Around the beginning of the year, it seemed to be paying off. The polls, those elusive, meaningless barometers of the voters’ fickle moods, showed him moving slightly upward in New Hampshire. So naturally Newton’s third law kicked in, in the form of the super PAC backing Marco Rubio, which began airing advertisements showing Christie hugging Obama and ticking off his liberal positions.
Christie’s numbers zoomed back down. Rubio, meanwhile—the slender, athletic golden boy, he of the effortless charisma and spotty voting record—came in third in Iowa and was immediately hailed by the commentariat as the man who would single-handedly save the Republican Party from its chaos and torpor.
This was apparently too much for Christie. It was time for the big man to take matters into his own hands.
Over the past week, Christie attacked Rubio in starkly personal terms, calling him a sheltered lightweight and worse. “Maybe he’ll do more than 40 minutes on a little stage telling everybody his canned speech that he’s memorized,” Christie said in Bedford on Tuesday, voice dripping with disdain. “This isn’t a student-council election, everybody. This is an election for president of the United States. Let’s get the boy in the bubble out of the bubble.” He added, “It’s time for him to man up and step up and stop letting all of his handlers write his speeches and handle him.”
At every town hall, a version of this pitch was near the top of Christie’s remarks (which, it should be said, are loose and fluent, but certainly include their share of talking points and practiced, word-for-word spiels): a warning not to elect a callow, first-term U.S. senator with no accomplishments to speak of.
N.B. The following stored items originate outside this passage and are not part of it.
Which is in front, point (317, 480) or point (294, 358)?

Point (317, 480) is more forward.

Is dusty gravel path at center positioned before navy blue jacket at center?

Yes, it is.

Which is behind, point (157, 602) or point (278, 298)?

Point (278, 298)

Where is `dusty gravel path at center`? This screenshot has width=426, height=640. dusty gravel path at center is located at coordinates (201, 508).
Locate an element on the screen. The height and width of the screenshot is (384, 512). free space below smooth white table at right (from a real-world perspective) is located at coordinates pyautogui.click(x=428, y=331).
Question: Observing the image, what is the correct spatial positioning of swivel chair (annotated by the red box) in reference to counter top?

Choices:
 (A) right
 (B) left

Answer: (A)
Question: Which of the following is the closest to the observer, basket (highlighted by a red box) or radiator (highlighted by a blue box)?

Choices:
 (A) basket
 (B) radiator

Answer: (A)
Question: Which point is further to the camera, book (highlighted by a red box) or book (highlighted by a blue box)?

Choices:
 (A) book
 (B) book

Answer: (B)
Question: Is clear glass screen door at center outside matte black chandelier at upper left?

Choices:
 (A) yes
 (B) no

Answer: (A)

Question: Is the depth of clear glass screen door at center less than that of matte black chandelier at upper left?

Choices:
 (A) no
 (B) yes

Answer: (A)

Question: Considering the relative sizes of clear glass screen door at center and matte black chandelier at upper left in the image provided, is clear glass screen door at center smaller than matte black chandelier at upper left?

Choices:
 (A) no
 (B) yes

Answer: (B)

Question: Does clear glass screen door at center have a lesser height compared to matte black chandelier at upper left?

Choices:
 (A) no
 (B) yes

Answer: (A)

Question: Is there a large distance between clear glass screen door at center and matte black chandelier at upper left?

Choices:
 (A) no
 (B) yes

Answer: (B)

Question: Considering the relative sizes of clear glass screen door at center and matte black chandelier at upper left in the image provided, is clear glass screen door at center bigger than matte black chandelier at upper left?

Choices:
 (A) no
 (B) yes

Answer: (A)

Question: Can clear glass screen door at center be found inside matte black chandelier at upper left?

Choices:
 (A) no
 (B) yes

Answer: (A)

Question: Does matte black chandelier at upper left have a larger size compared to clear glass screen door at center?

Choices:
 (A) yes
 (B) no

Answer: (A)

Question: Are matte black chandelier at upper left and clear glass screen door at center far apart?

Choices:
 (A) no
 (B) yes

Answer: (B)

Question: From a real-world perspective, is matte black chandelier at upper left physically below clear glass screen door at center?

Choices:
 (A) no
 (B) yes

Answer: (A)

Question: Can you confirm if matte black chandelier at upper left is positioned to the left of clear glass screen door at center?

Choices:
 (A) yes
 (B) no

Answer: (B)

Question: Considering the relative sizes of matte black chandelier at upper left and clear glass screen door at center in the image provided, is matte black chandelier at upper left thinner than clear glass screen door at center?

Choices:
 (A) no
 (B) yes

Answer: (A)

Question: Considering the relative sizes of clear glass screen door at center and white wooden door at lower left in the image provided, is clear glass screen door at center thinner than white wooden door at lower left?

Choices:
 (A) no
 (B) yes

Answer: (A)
Rubio, he told the audience in Salem—a bright floodlight behind him, a blue banner reading “CHRISTIE 2016: TELLING IT LIKE IT IS”—“gives the same six answers to every question. Right now, because they like him, they call him disciplined.” There was, he implied, another word for it.
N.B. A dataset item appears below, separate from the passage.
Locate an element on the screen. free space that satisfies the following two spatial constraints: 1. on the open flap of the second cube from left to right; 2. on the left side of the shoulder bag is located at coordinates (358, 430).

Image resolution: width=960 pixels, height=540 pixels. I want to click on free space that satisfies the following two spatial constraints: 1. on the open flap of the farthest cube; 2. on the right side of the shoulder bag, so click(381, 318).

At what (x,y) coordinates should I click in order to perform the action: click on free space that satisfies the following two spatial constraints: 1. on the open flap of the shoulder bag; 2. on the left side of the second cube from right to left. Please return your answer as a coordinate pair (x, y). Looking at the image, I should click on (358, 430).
And so it should have come as no surprise to Rubio when, on Saturday, Christie roared into the final debate before the New Hampshire primary and locked onto his target. The moderators tossed Christie a strike right over the plate. He leveled exactly the criticism of Rubio he’d been making for days—and Rubio froze.
“There it is!” Christie cried, after Rubio repeated the same odd line for the third time in a row. “There it is. The memorized 25-second speech. There it is, everybody.” The old prosecutor was up there, cross-examining the witness, and all the witness could do was cling to his ever-more-implausible story. By the time the debate was over, Christie's pummeling of Rubio was the big headline of the night.
The next day, Sunday, Christie took a victory lap. “I think the whole race changed last night,” he said on CNN. “What I've been saying about Senator Rubio was on full display last night,” he said on Fox. “When the lights go on, I told you he wouldn’t be ready,” he told a town-hall audience in Hampton. Christie’s staff added an extra event to his schedule so he could gloat some more.
In the early evening, he glided into Cactus Jack’s in Manchester, which was packed with a pre-Super Bowl rush of people wearing Christie stickers. A cheer went up as he worked his way through the crowd, the mingled smells of steak fries and tacos wafting through the air. “We had a good time last night in that debate, what’d you think?” he grinned, as a clutch of cameras captured the moment.
He was still a long shot, with a lot of ground to make up between Christie and the prize he sought. But for one shining day, Chris Christie was back in the spotlight, where the big man believed he rightly belonged.